Tonight, however, I emerge victorious. I signed onto NetFlix and banished Xena, promoted Keifer and added the full second season of "Sex in the City," where the battles are equally physical but the hats are always fabulous.


* Don't ask me why I didn't have 10 minutes to log on to NetFlix, but could spend whole evenings watching a screeching acrobat with a bad hair day. Such queries are not helpful.

Tuesday, July 10, 2007

Christine Gets a Flat Tire and Doesn't Freak Out

ANN ARBOR, Mich. -- At this point in my life, when any small crisis immediately becomes a HUGE BIG DRAMA, it was refreshing to have a problem dealt with so smoothly and sensibly and with such dispatch.

I was driving back from Benny's daycare, listening to Pachabel's Canon and repeating my personal serenity prayer ("I have no fucking control over that, so I won't give a shit"), when I noticed the driver next to me was having a seizure.

OK, so he wasn't having a seizure, he was just trying to get my attention. And since I was wearing my 7:30 a.m. uniform of faded T-shirt, rumpled khakis and coke-bottle glasses, the only explanation was that something was wrong with my car. "Your tire is flat!" the man shouted as I rolled down the window. "Back there!"

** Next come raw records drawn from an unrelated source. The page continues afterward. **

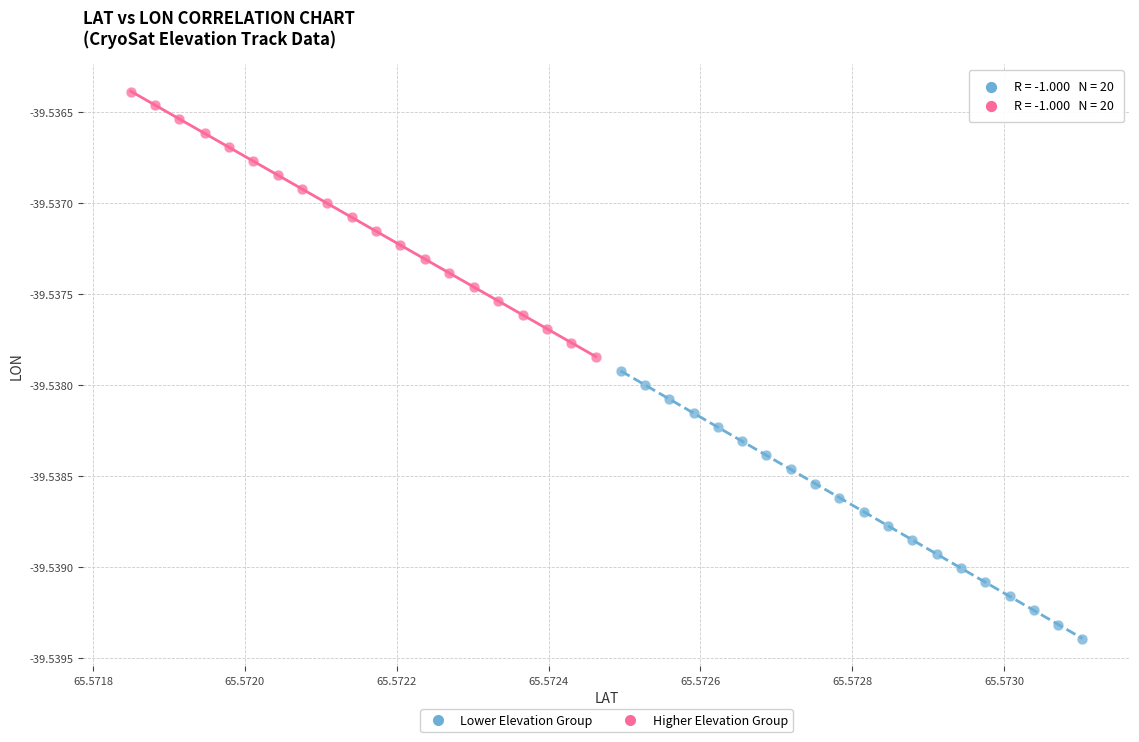

Which series has the widest spread of Y values?

Lower Elevation Group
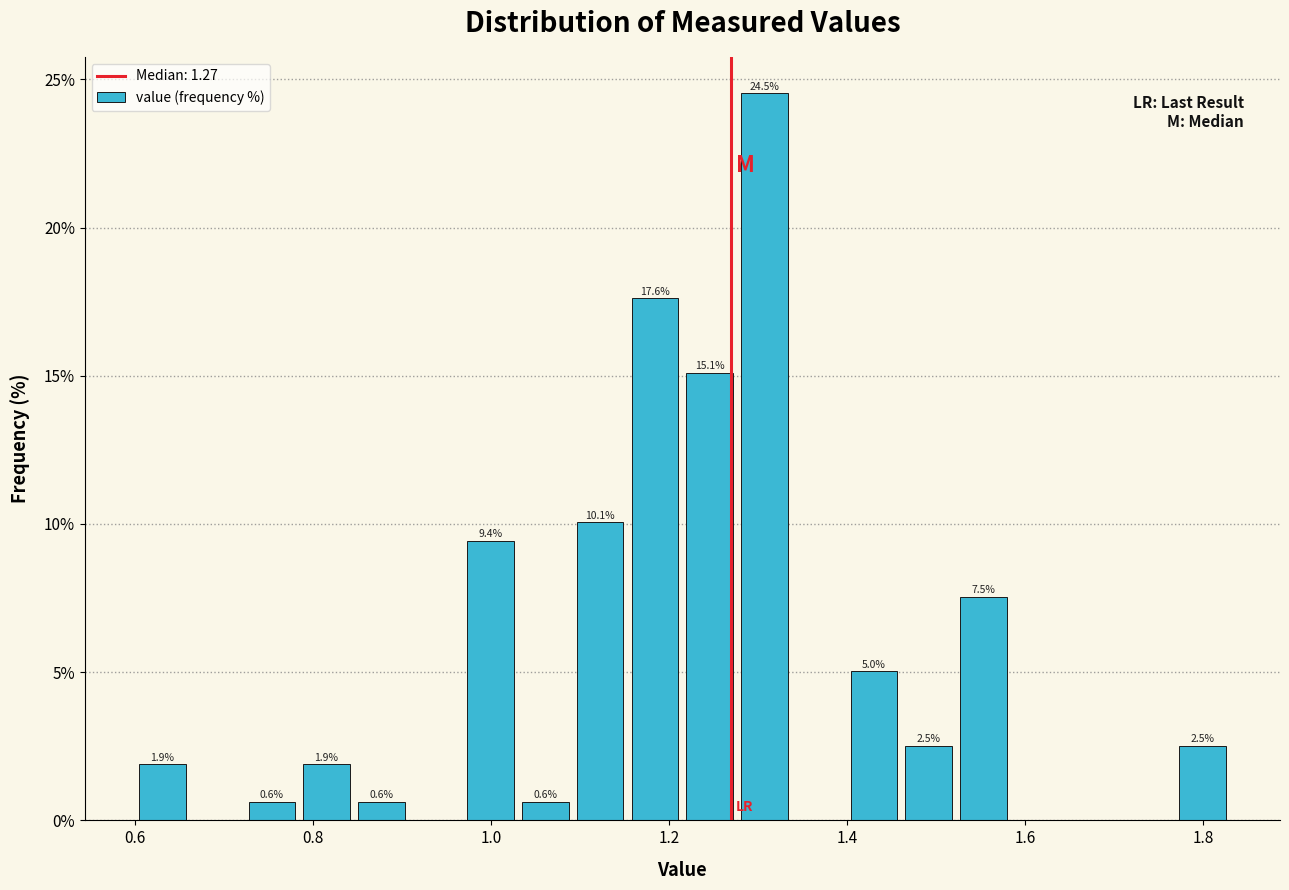

Around what value on the x-axis is the tallest bar? Give the approximate position of its centre, as read against the axis.

1.30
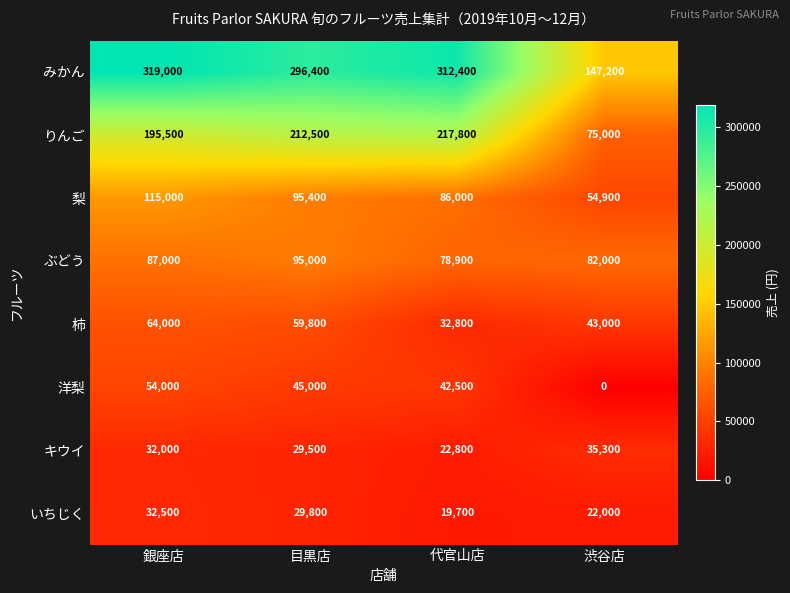

How many series are shown in this chart?

8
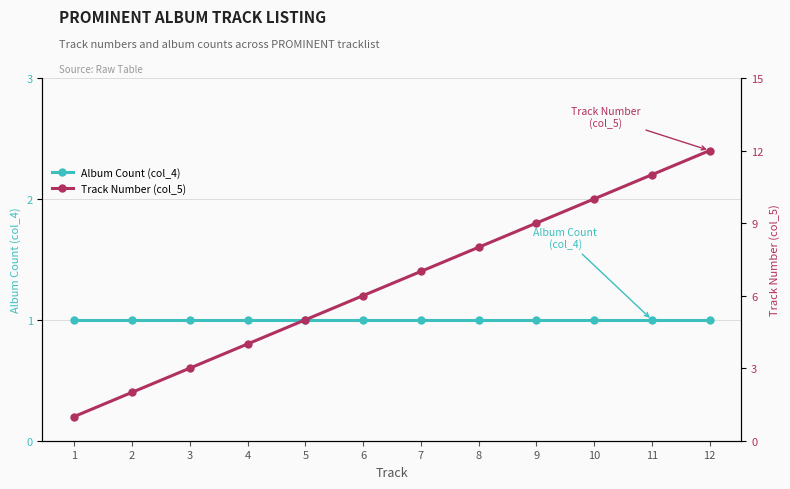

At 5, list the series in order from smallest to largest.

Album Count (col_4), Track Number (col_5)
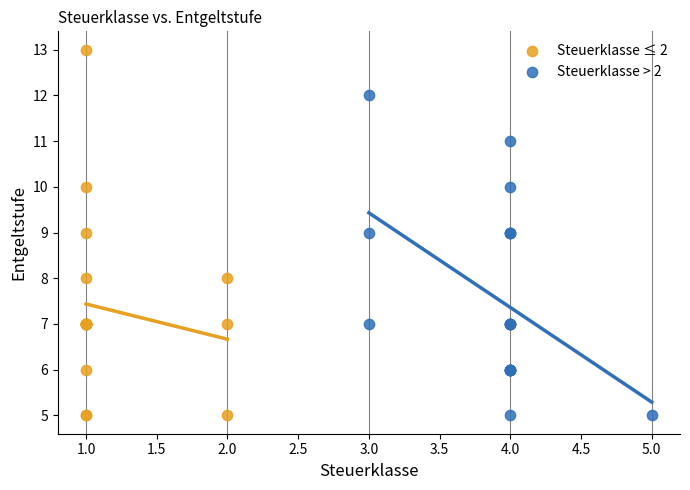

Which series has the widest spread of Y values?

Steuerklasse ≤ 2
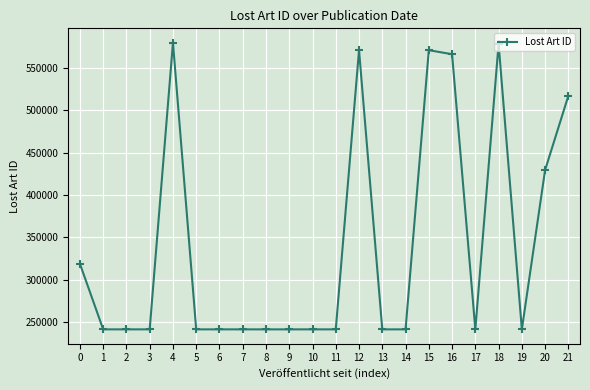

What is the sum of all values?

7513618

Oh, crud. My car had just returned from Indianapolis (a 275-mile drive, one way) and I knew my tires were low. Now one had collapsed altogether.

Now, I am not exactly famous these days for my calm, confident responses to life's little curve balls. Generally I react to minor setbacks (a closed day care, a sick cat, a dropped earring) with rhetoric and hand-wringing suitable for a Greek tragedy. When I arrived at the doctor's last Friday for a checkup, I was so wound up from packing clothes and dispensing cat medicine and cleaning the house for a possible showing, that my first blood pressure reading hit the roof. My second one was normal, thank goodness. The nurse said the first reading was probably a bad cuff, but I know better.

Back to this morning. I simply drove to a nearby Discount Tire. They took the tire off and floated it in water to find where the leak was. "I'm turning in this car in two weeks," I begged. "I can't spend much." Discount Tire did not fail me. Those guys scrounged up a used tire from somewhere and put it on the car, free of charge. In 30 minutes I was back on the road.

Alas, my new maturity couldn't last. Within an hour I was in a loud altercation with a stubborn roll of packing tape, my shouts echoing off the walls of our nearly empty storage space. Oh well, I thought as I ground the tape roll under my heel (hard to do in flip-flops), I'm not always like this.